Eu oro a Deus para que o Senhor transforme a igreja que congrego num lugar cada dia mais próximo de Cristo. Perdoe-me a franqueza, pois bem sei que o senhor é um homem de Deus, onde tenho acompanhado suas passagens no programa consensus, tanto no rádio como na tv. Em relação ao tema do seu blog, fiquei um pouco assustado pelo comentário, contudo louvando a Deus pela vida do pastor na franqueza e transparência nas palavras e nos comentários, pois é muito difícil ver outros "pastores" falarem das dificuldades e principalmente do tipo de "professores" que podemos encontrar nos seminários. Eu particularmente tenho o grande desejo de faze-lo um dia. Já tentei aprovação em vários concursos mas não tive sucesso em nenhum até hoje e sou em alguns momentos supreendido com alguns irmãos falarem que um dia serei pastor. Sou pela infinita misericódia de Deus, diácono desta Igreja Batista. Continuarei louvando a Deus pela vida do senhor e continuarei orando para o Senhor Jesus continuar realizando o melhor em nossas vidas. Perdoe-me as muitas palavras de um homem que tem o desejo de aprender ainda mais da Palavra de Deus, sem de forma alguma perder a fé, perseverança e amor pelo nome de Jesus, o Cristo de Deus.
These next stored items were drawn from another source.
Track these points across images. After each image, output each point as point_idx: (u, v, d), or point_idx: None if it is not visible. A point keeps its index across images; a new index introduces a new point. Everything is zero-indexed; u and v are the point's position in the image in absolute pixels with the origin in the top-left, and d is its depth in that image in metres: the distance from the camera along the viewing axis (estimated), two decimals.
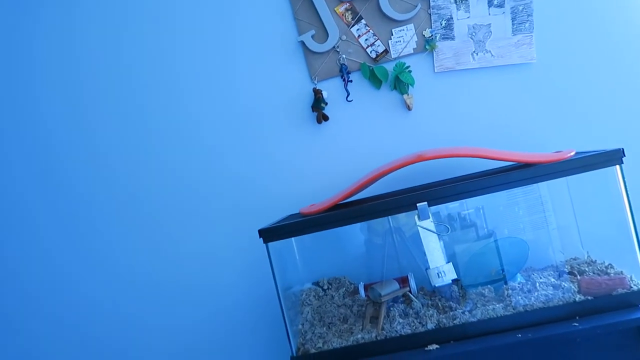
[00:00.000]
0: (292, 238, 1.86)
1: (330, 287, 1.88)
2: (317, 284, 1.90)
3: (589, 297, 1.51)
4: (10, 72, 2.18)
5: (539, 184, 1.59)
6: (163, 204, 2.13)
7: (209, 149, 2.10)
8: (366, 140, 2.03)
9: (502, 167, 1.82)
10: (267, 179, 2.07)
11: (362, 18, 2.00)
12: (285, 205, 2.02)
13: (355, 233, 1.91)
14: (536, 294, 1.55)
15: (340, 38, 2.01)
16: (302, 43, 2.01)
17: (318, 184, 2.03)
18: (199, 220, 2.12)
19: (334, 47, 2.01)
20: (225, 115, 2.09)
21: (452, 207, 1.73)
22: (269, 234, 1.64)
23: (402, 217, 1.77)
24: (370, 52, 2.00)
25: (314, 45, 2.00)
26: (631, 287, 1.50)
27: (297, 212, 1.89)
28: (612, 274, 1.57)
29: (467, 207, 1.74)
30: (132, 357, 2.18)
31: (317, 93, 2.00)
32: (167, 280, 2.14)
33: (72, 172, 2.17)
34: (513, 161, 1.63)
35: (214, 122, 2.10)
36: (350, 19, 2.00)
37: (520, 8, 1.94)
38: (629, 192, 1.49)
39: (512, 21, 1.95)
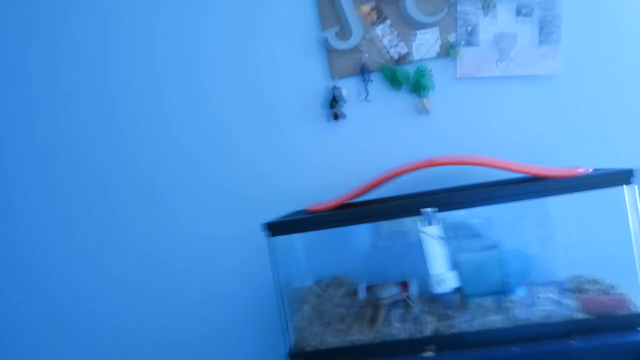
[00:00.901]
0: (296, 234, 1.86)
1: (330, 286, 1.88)
2: (317, 282, 1.90)
3: (589, 316, 1.49)
4: (35, 56, 2.21)
5: (548, 198, 1.57)
6: (168, 192, 2.16)
7: (221, 139, 2.11)
8: (381, 141, 2.02)
9: (513, 178, 1.79)
10: (277, 172, 2.08)
11: (387, 18, 1.99)
12: (293, 200, 2.02)
13: (359, 233, 1.90)
14: (536, 308, 1.54)
15: (363, 37, 2.00)
16: (325, 39, 2.01)
17: (328, 181, 2.03)
18: (205, 207, 2.13)
19: (356, 45, 2.00)
20: (242, 105, 2.10)
21: (459, 215, 1.72)
22: (274, 228, 1.65)
23: (408, 221, 1.76)
24: (393, 53, 1.99)
25: (336, 42, 2.00)
26: (632, 310, 1.48)
27: (302, 208, 1.90)
28: (614, 295, 1.55)
29: (474, 216, 1.73)
30: (127, 345, 2.23)
31: (336, 90, 2.00)
32: (167, 268, 2.17)
33: (90, 159, 2.21)
34: (524, 173, 1.61)
35: (229, 113, 2.10)
36: (374, 19, 1.99)
37: (549, 19, 1.91)
38: (638, 214, 1.46)
39: (540, 32, 1.92)
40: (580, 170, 1.56)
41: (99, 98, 2.18)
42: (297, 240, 1.90)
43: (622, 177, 1.45)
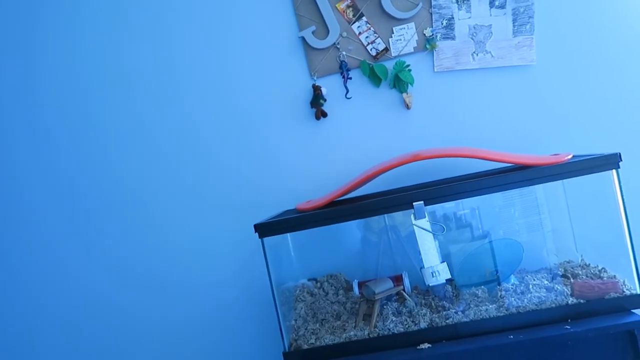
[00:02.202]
0: (288, 233, 1.86)
1: (325, 284, 1.87)
2: (312, 280, 1.90)
3: (582, 300, 1.52)
4: (13, 67, 2.18)
5: (535, 186, 1.60)
6: (160, 196, 2.14)
7: (206, 143, 2.10)
8: (364, 137, 2.03)
9: (499, 168, 1.82)
10: (264, 174, 2.07)
11: (363, 15, 1.99)
12: (281, 201, 2.02)
13: (351, 230, 1.91)
14: (529, 295, 1.56)
15: (340, 35, 2.00)
16: (303, 39, 2.01)
17: (315, 181, 2.03)
18: (195, 213, 2.12)
19: (334, 43, 2.01)
20: (224, 109, 2.09)
21: (448, 207, 1.74)
22: (264, 229, 1.64)
23: (398, 215, 1.77)
24: (371, 49, 2.00)
25: (314, 42, 2.00)
26: (624, 292, 1.51)
27: (294, 207, 1.89)
28: (605, 278, 1.58)
29: (463, 207, 1.75)
30: (126, 349, 2.19)
31: (317, 89, 2.00)
32: (162, 273, 2.15)
33: (72, 167, 2.18)
34: (510, 163, 1.63)
35: (211, 116, 2.10)
36: (351, 16, 2.00)
37: (522, 10, 1.94)
38: (624, 197, 1.49)
39: (513, 23, 1.95)
40: (561, 156, 1.59)
41: (76, 106, 2.16)
42: (290, 240, 1.90)
43: (609, 162, 1.48)
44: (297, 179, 2.05)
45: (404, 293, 1.68)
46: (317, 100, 2.00)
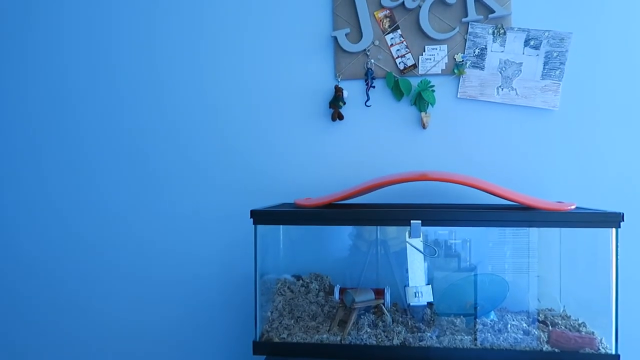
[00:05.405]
0: (281, 226, 1.87)
1: (309, 282, 1.88)
2: (296, 276, 1.91)
3: (556, 350, 1.52)
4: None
5: (531, 229, 1.60)
6: (169, 168, 2.17)
7: (217, 122, 2.13)
8: (375, 147, 2.03)
9: (501, 204, 1.81)
10: (268, 163, 2.08)
11: (398, 28, 2.00)
12: (281, 193, 2.04)
13: (342, 235, 1.91)
14: (506, 334, 1.56)
15: (373, 42, 2.01)
16: (335, 39, 2.01)
17: (319, 180, 2.03)
18: (197, 188, 2.14)
19: (364, 49, 2.01)
20: (242, 92, 2.10)
21: (441, 233, 1.74)
22: (259, 217, 1.65)
23: (391, 231, 1.78)
24: (399, 63, 2.01)
25: (345, 44, 2.01)
26: (599, 349, 1.51)
27: (292, 202, 1.90)
28: (583, 332, 1.58)
29: (455, 237, 1.75)
30: (109, 308, 2.24)
31: (338, 91, 2.01)
32: (155, 240, 2.18)
33: (91, 155, 2.24)
34: (515, 201, 1.63)
35: (227, 96, 2.12)
36: (387, 26, 2.00)
37: (555, 54, 1.94)
38: (619, 257, 1.49)
39: (544, 65, 1.95)
40: (564, 204, 1.59)
41: (100, 88, 2.22)
42: (283, 233, 1.90)
43: (611, 220, 1.48)
44: (301, 174, 2.06)
45: (383, 307, 1.68)
46: (336, 101, 2.01)
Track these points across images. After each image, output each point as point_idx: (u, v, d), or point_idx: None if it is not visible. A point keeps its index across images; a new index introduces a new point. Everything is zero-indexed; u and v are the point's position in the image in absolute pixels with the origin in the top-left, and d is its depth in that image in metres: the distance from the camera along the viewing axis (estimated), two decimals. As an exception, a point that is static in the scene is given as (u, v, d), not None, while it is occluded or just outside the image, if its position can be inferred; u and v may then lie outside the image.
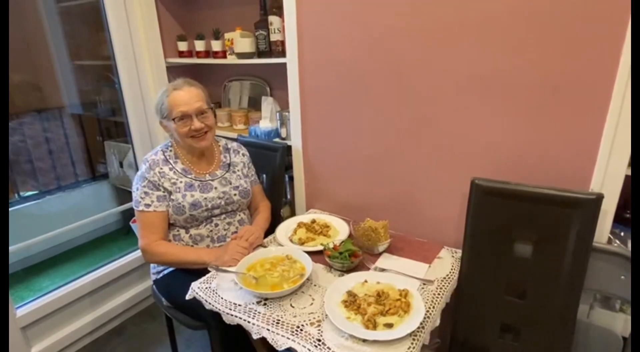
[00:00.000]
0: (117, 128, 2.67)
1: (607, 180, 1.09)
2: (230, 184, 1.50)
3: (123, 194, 2.62)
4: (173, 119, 1.36)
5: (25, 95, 2.42)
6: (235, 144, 1.63)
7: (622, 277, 1.09)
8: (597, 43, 1.03)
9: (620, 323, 1.18)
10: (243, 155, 1.62)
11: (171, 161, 1.45)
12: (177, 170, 1.44)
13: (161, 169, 1.41)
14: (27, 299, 1.78)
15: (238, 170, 1.56)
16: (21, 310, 1.72)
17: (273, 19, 1.67)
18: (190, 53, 2.12)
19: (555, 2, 1.06)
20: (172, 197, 1.40)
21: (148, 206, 1.38)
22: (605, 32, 1.02)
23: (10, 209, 2.26)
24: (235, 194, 1.49)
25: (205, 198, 1.42)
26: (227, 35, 1.88)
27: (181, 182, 1.42)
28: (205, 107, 1.40)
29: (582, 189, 1.10)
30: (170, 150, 1.47)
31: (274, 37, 1.70)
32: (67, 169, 2.73)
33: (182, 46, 2.10)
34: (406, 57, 1.34)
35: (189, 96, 1.37)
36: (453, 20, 1.22)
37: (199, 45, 2.04)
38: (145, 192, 1.39)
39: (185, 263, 1.40)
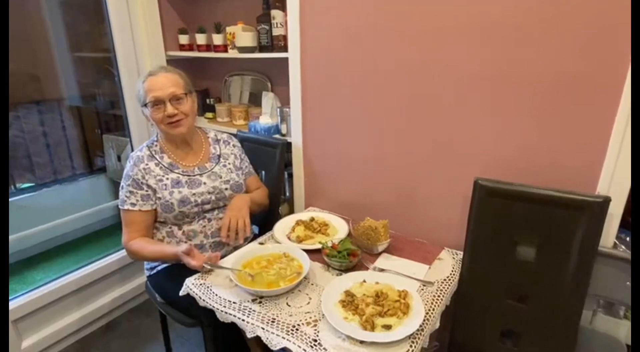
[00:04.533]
0: (115, 121, 2.65)
1: (615, 183, 1.07)
2: (221, 178, 1.47)
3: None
4: (146, 105, 1.34)
5: (23, 86, 2.39)
6: (225, 135, 1.59)
7: (627, 283, 1.07)
8: (607, 41, 1.01)
9: (624, 330, 1.15)
10: (234, 146, 1.58)
11: (157, 156, 1.42)
12: (164, 166, 1.41)
13: (146, 165, 1.39)
14: (19, 292, 1.76)
15: (229, 164, 1.52)
16: (13, 303, 1.69)
17: (276, 13, 1.65)
18: (191, 46, 2.10)
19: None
20: (158, 195, 1.37)
21: (133, 205, 1.37)
22: (615, 29, 0.99)
23: (5, 201, 2.24)
24: (226, 188, 1.46)
25: (194, 194, 1.39)
26: (228, 29, 1.85)
27: (167, 178, 1.39)
28: (180, 92, 1.35)
29: (588, 192, 1.07)
30: (156, 145, 1.44)
31: (276, 31, 1.68)
32: (64, 162, 2.70)
33: (183, 39, 2.07)
34: (409, 56, 1.32)
35: (163, 81, 1.33)
36: (456, 18, 1.19)
37: (200, 39, 2.01)
38: (130, 192, 1.37)
39: (162, 259, 1.41)
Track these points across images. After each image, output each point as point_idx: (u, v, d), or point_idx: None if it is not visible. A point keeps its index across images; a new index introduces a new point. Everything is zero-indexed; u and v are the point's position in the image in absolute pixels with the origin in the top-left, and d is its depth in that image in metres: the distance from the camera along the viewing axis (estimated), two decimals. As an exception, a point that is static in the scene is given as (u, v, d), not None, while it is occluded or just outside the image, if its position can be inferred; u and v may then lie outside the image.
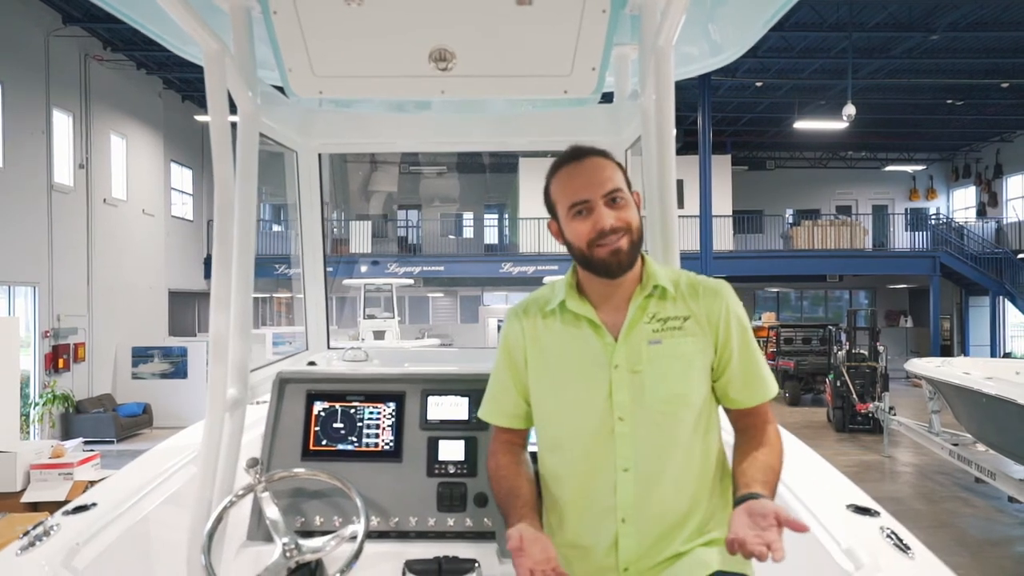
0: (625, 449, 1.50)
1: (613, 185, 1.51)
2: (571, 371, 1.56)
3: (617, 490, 1.50)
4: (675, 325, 1.54)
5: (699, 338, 1.54)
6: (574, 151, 1.57)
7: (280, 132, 2.58)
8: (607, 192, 1.50)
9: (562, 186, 1.56)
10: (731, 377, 1.56)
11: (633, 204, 1.54)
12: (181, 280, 16.93)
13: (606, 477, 1.51)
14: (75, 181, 13.21)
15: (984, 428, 7.10)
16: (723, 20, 2.34)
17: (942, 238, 20.92)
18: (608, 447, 1.51)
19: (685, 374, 1.52)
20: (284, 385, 2.26)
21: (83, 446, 8.19)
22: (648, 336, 1.53)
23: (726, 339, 1.55)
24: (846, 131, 18.56)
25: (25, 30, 11.99)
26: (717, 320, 1.55)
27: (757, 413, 1.59)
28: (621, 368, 1.51)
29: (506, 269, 20.01)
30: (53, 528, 1.85)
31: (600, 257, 1.50)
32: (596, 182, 1.51)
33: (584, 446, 1.53)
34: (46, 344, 12.16)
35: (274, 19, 2.01)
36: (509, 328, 1.66)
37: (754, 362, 1.57)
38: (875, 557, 1.70)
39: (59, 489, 6.75)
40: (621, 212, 1.50)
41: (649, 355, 1.51)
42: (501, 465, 1.64)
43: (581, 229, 1.51)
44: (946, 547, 6.20)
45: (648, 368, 1.51)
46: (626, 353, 1.52)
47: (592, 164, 1.53)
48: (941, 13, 13.46)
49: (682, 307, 1.56)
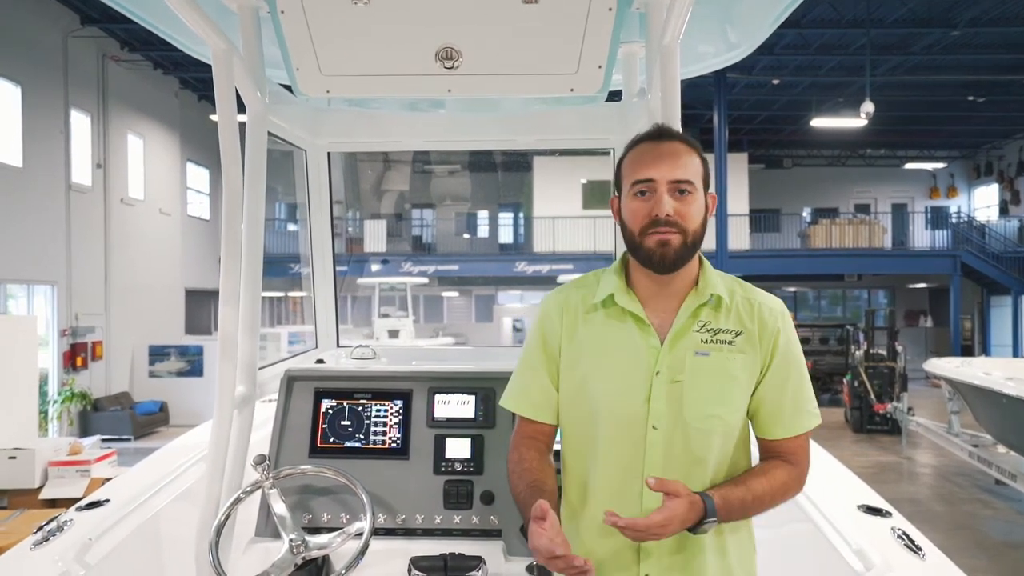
0: (654, 457, 1.43)
1: (684, 175, 1.41)
2: (608, 369, 1.47)
3: (643, 500, 1.42)
4: (726, 339, 1.45)
5: (748, 356, 1.45)
6: (657, 129, 1.48)
7: (289, 131, 2.59)
8: (675, 180, 1.40)
9: (633, 161, 1.46)
10: (760, 403, 1.47)
11: (701, 201, 1.43)
12: (197, 279, 17.08)
13: (633, 486, 1.44)
14: (93, 181, 13.36)
15: (1005, 429, 7.01)
16: (732, 17, 2.33)
17: (963, 237, 20.69)
18: (637, 453, 1.43)
19: (728, 392, 1.44)
20: (292, 383, 2.27)
21: (100, 443, 8.29)
22: (696, 346, 1.44)
23: (769, 361, 1.46)
24: (865, 129, 18.34)
25: (44, 31, 12.14)
26: (769, 340, 1.46)
27: (781, 448, 1.49)
28: (663, 375, 1.43)
29: (520, 268, 20.00)
30: (67, 524, 1.88)
31: (648, 246, 1.40)
32: (667, 166, 1.41)
33: (612, 450, 1.46)
34: (64, 342, 12.31)
35: (282, 19, 2.02)
36: (546, 315, 1.55)
37: (792, 394, 1.47)
38: (886, 558, 1.68)
39: (76, 486, 6.84)
40: (683, 206, 1.40)
41: (693, 366, 1.43)
42: (525, 458, 1.51)
43: (638, 210, 1.42)
44: (965, 549, 6.13)
45: (690, 380, 1.42)
46: (670, 360, 1.43)
47: (671, 148, 1.43)
48: (961, 8, 13.29)
49: (735, 321, 1.46)
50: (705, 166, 1.47)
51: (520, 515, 1.45)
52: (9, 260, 11.11)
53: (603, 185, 18.93)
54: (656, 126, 1.49)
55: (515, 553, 1.99)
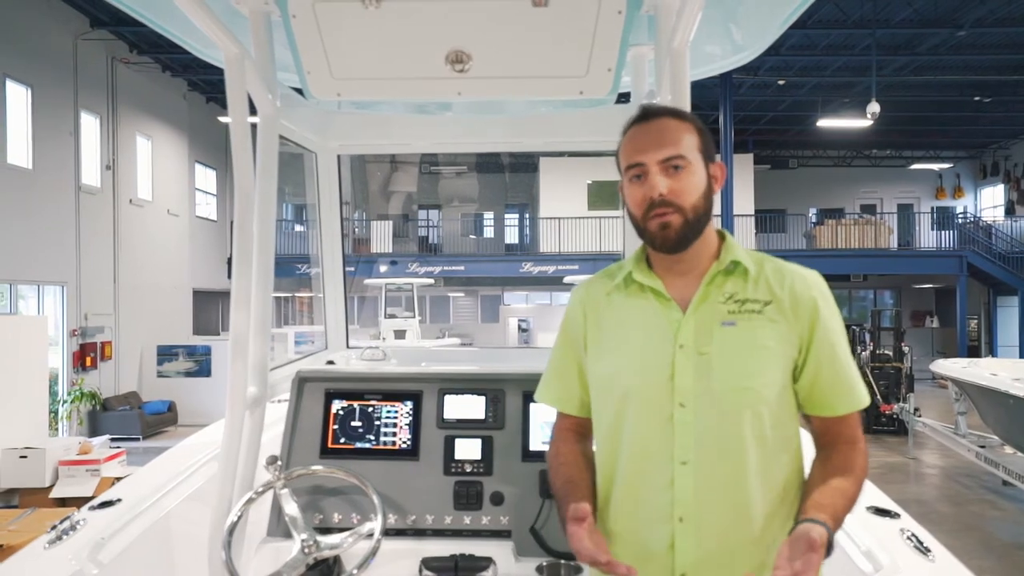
0: (685, 439, 1.34)
1: (674, 150, 1.35)
2: (631, 348, 1.41)
3: (675, 485, 1.34)
4: (754, 308, 1.36)
5: (781, 326, 1.36)
6: (643, 110, 1.42)
7: (299, 134, 2.61)
8: (665, 158, 1.35)
9: (624, 146, 1.42)
10: (814, 378, 1.38)
11: (699, 174, 1.37)
12: (205, 279, 17.13)
13: (663, 471, 1.35)
14: (102, 182, 13.43)
15: (1012, 430, 6.99)
16: (741, 19, 2.33)
17: (969, 237, 20.57)
18: (666, 436, 1.35)
19: (760, 363, 1.34)
20: (303, 384, 2.28)
21: (109, 443, 8.35)
22: (722, 316, 1.36)
23: (811, 333, 1.36)
24: (870, 129, 18.28)
25: (54, 34, 12.20)
26: (806, 311, 1.37)
27: (842, 427, 1.40)
28: (687, 348, 1.36)
29: (526, 269, 20.00)
30: (79, 523, 1.90)
31: (651, 230, 1.36)
32: (655, 144, 1.35)
33: (639, 434, 1.38)
34: (74, 342, 12.38)
35: (293, 23, 2.04)
36: (570, 305, 1.54)
37: (843, 364, 1.39)
38: (894, 559, 1.68)
39: (86, 485, 6.89)
40: (677, 182, 1.35)
41: (721, 337, 1.35)
42: (560, 453, 1.50)
43: (635, 195, 1.38)
44: (972, 550, 6.11)
45: (718, 351, 1.34)
46: (694, 331, 1.36)
47: (657, 126, 1.38)
48: (968, 8, 13.24)
49: (764, 290, 1.38)
50: (703, 136, 1.40)
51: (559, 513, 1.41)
52: (19, 261, 11.17)
53: (608, 185, 18.92)
54: (641, 107, 1.44)
55: (525, 553, 2.00)
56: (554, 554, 1.97)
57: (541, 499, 2.03)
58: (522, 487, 2.07)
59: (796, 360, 1.37)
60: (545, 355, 1.61)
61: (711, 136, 1.44)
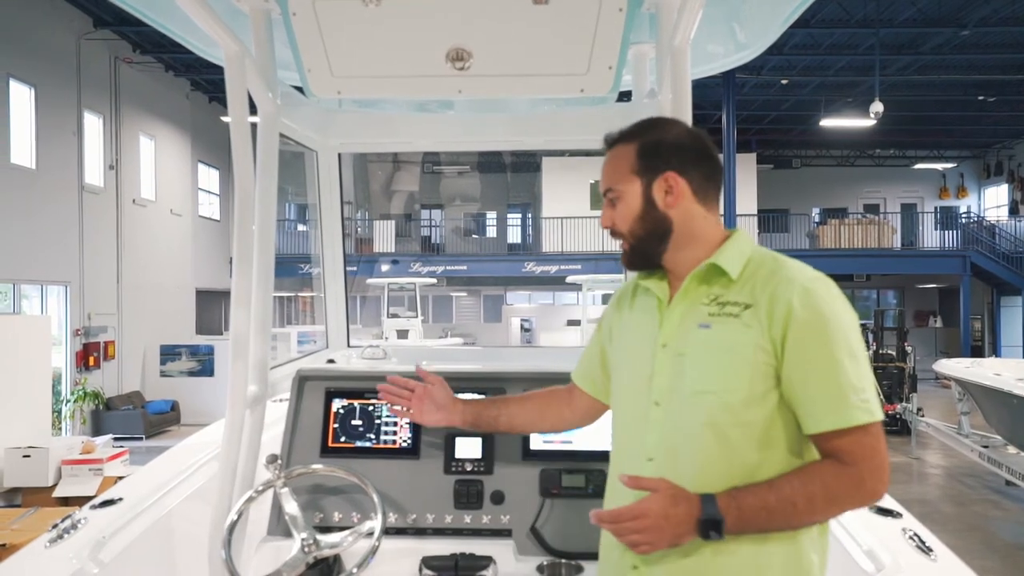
0: (653, 437, 1.38)
1: (607, 183, 1.46)
2: (630, 348, 1.51)
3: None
4: (733, 312, 1.33)
5: (754, 331, 1.30)
6: (604, 139, 1.51)
7: (300, 132, 2.61)
8: (604, 191, 1.47)
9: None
10: (790, 388, 1.29)
11: (630, 201, 1.41)
12: (208, 279, 17.17)
13: (633, 466, 1.39)
14: (105, 182, 13.46)
15: (1015, 430, 6.97)
16: (742, 18, 2.33)
17: (973, 237, 20.53)
18: (640, 433, 1.41)
19: (725, 368, 1.31)
20: (303, 382, 2.28)
21: (112, 442, 8.35)
22: (701, 318, 1.36)
23: (783, 339, 1.28)
24: (874, 129, 18.26)
25: (57, 34, 12.23)
26: (780, 315, 1.28)
27: (831, 447, 1.27)
28: (668, 348, 1.39)
29: (529, 268, 20.01)
30: (80, 522, 1.90)
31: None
32: (602, 177, 1.47)
33: (622, 429, 1.49)
34: (77, 342, 12.41)
35: (293, 21, 2.04)
36: (610, 302, 1.68)
37: (828, 376, 1.25)
38: (896, 558, 1.68)
39: (89, 484, 6.89)
40: (615, 213, 1.45)
41: (695, 338, 1.36)
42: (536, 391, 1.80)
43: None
44: (975, 550, 6.10)
45: (691, 353, 1.35)
46: (673, 333, 1.39)
47: (608, 157, 1.48)
48: (971, 8, 13.22)
49: (747, 293, 1.33)
50: (644, 153, 1.40)
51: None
52: (23, 260, 11.20)
53: (611, 185, 18.84)
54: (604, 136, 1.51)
55: (525, 553, 2.00)
56: (555, 553, 1.97)
57: (542, 498, 2.03)
58: (523, 486, 2.07)
59: (776, 367, 1.30)
60: (547, 354, 1.64)
61: (672, 144, 1.41)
Faço uma pergunta. Diante deste comentário eu já pensei em ser um futuro aluno do senhor, então como posso ser um ?.
Obrigado pelo espaço e que Deus em Cristo Jesus esteja ainda mais usando o senhor e derramando da Sua Graça em sua vida.
Shalon Adonai,
Ermeson Gomes - Recife/PE.
ermeson.windson@gmail.com
Paz, irmão Emerson.
Bem, este comentário não é meu, mas do Rev. Augustus Nicodemus, e foi reproduzido na íntegra aqui, no blog. Postei-o pois, como professor de seminário, também, vejo que muito do que foi dito no artigo é verdade, infelizmente. É por isso que uma vida devocional séria, comprometida não somente com o estudo teológico mas, fundamentalmente, com o ensino de vida, moral e espiritualidade bíblicas deve ser mantido pelo aluno. B. B. Warfield, um dos grandes pensadores teológicos do século XIX, escreveu um opúsculo intitulado "A Vida Religiosa dos Estudantes de Teologia", o qual lhe indico. Com firme propósito nisto que estou lhe dizendo, irmão, você pode estudar em quaisquer seminários e/ou faculdades de teologia, mesmo os mais liberais, pois sua confiança estará firmada, para sempre, na Rocha que é Cristo Jesus! Paz.